When you access a web page that the website cannot find, the server that powers that website usually returns a status code indicating that the server was unable to find the file requested. That status code returned when a file is not found is 404.
While returning a 404 status code is the standard way to handle a 404 error, there are several other ways to handle a not found error on your server. Some of these methods are acceptable, but others will create problems for your website.
An incorrect handling of not found errors causes confusion, either for a person visiting your website or for a search engine crawling your website (or, often times, both). Without a standard 404 error, a person or a search engine might not understand that the server could not find a particular file.
To discover what type of broken pages your website has, check out our free 404 Snapshot tool. Regardless of the type of broken page you have, SpringTrax's tracking tools can still help you find, understand, and fix every broken page on your site. If you have any questions about your site, feel free to contact us.
The server returns a 404 status code, indicating the file requested was not found. A page is displayed explaining the requested file was not found.
None; this is how broken pages should work.
Now, make sure your error page offers a good explanation of the problem along with suggestions of where the user should go next.
The server returns a 410 status code, indicating the file requested was removed from the server. A page is displayed that explains the requested file was not found.
The 410 status code is intended for pages that you have permanently removed from your website. If the removal is temporary, or might be temporary, use a 404 status code instead of a 410 status code.
Since you are returning a correct header, ensure your broken page offers a good explanation of the problem (the file was removed), along with suggestions on what to do next (related links, information to contact you, etc.).
The server returns a 200 status code, indicating that this file exists (even though it does not exist). A page is displayed explaining the requested file was not found.

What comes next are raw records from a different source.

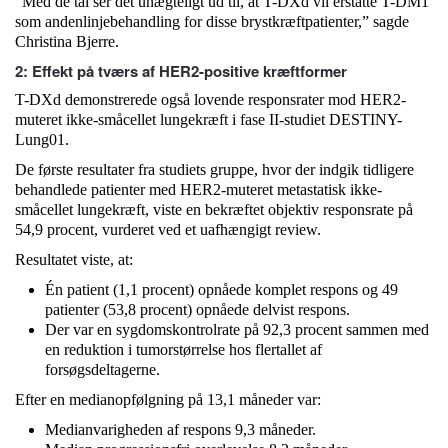
“Med de tal ser det unægteligt ud til, at T-DXd vil erstatte T-DM1
som andenlinjebehandling for disse brystkræftpatienter,” sagde
Christina Bjerre.
2: Effekt på tværs af HER2-positive kræftformer
T-DXd demonstrerede også lovende responsrater mod HER2-
muteret ikke-småcellet lungekræft i fase II-studiet DESTINY-
Lung01.
De første resultater fra studiets gruppe, hvor der indgik tidligere
behandlede patienter med HER2-muteret metastatisk ikke-
småcellet lungekræft, viste en bekræftet objektiv responsrate på
54,9 procent, vurderet ved et uafhængigt review.
Resultatet viste, at:
Én patient (1,1 procent) opnåede komplet respons og 49
patienter (53,8 procent) opnåede delvist respons.
Der var en sygdomskontrolrate på 92,3 procent sammen med
en reduktion i tumorstørrelse hos flertallet af
forsøgsdeltagerne.
Efter en medianopfølgning på 13,1 måneder var:
Medianvarigheden af ​​respons 9,3 måneder.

If the content indicates that the file requested is not available, this is generally okay though not ideal. Soft 404s can cause some confusion, especially if the content on the page displayed doesn't make it clear that the file requested is not found.

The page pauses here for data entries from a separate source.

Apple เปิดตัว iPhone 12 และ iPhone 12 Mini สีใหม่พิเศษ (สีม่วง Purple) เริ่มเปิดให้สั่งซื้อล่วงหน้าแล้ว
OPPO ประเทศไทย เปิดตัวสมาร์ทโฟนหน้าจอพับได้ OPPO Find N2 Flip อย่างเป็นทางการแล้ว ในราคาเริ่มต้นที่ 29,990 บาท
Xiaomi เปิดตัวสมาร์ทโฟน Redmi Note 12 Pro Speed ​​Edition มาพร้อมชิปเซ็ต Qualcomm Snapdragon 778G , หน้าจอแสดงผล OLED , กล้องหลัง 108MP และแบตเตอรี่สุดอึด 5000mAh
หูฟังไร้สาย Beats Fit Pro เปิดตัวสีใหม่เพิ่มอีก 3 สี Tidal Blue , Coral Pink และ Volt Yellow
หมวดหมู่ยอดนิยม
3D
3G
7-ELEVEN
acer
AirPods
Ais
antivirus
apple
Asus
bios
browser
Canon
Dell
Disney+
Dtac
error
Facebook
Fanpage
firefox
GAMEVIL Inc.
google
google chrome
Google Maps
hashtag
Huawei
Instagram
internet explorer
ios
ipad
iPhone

At minimum, ensure your content clearly explains that the file requested is no longer available on your site. Ideally, you should configure your server to return a 404 status code or a 410 status code on your website's broken pages.
The server returns a 301 status code, indicating the file has moved to a new location. The server redirects the user to that new location, and the new location returns a 404 (or 410) status response code.
This type of broken page has two problems:
Disable the redirect and use a standard 404. With a standard 404, you show people the broken link in the browser's address bar. Plus, with a standard 404, you are only sending one signal about the 404 error.
The server returns a 301 status code, indicating the file has moved to a new location. The server redirects to that new location, and the new location returns a 200 status code, indicating that file exists at the new location.
This is similar to the "Redirect to Standard 404" type, however the result is that your server indicates the broken file is not broken. A redirect to a standard 404 is better because it at least indicates something failed.
Change the response code on the new location to return a 404 status code. This makes it clearer that the file is broken. The better way to fix this is by disabling the redirect and showing a standard 404 instead.
The server returns a 301 status code, indicating the file has moved to a new location. That new location is your website's home page. As a result, a visitor who clicked on a broken link to your site arrived at your home page.
This type of broken page indicates that your home page is your error page. The home page and your error page serve two distinct purposes; you never want your home page to be confused with your error page.
If you have to redirect your 404, redirect it to a page that specifically indicates the requested file is unavailable. Ideally, do not redirect at all and instead use a standard 404.
When a visitor encounters a broken link, that visitor sees your home page. The server does return a 404 status code indicating that the file accessed is not found. However, because your website's home page is used as the error page, there is no text presented to the user indicating that the file was not found.
With this type of broken page, you are saying your home page is your website's not found error page. Like with the "Redirect to Home Page" type, you never want to confuse your home page and your error page.
Create a different page for people to see when they encounter a not found error. Return that broken page instead of your home page when a user encounters a broken link.
Like with the "Home Page As The 404 Error (No Redirect)" type, this type of broken page returns the home page when somebody encounters a broken link. However, the home page returns a 200 status code, indicating that nothing is broken. This confuses users who are not informed they have reached an error. It also confuses search engines who cannot detect that this page is broken.
This broken page type allows your home page to display on an infinite number of links, opening you up to problems with duplicate content. Essentially, you are saying that yoursite.com/some-broken-link is a valid page on your site and that the valid page located at that link is a duplication of your home page.
This type of broken page is highly problematic and can lead to extensive duplicate content problems. Among other issues, duplicate content problems can negatively impact your search performance.
To fix this, create a different 404 error page for your site and have that page returned by your server when users encounter not found errors on your site.
A 403 status code is returned indicating the page is forbidden (usually due to a permission issue).
A not found error message and a forbidden message are two different messages to communicate. The website's not found error is distinct, and should be treated as such.
A server-level error status code (a number larger than 500) is returned when a broken page is accessed on your site.
A server-level error is different than a not found error, and the two should not be confused.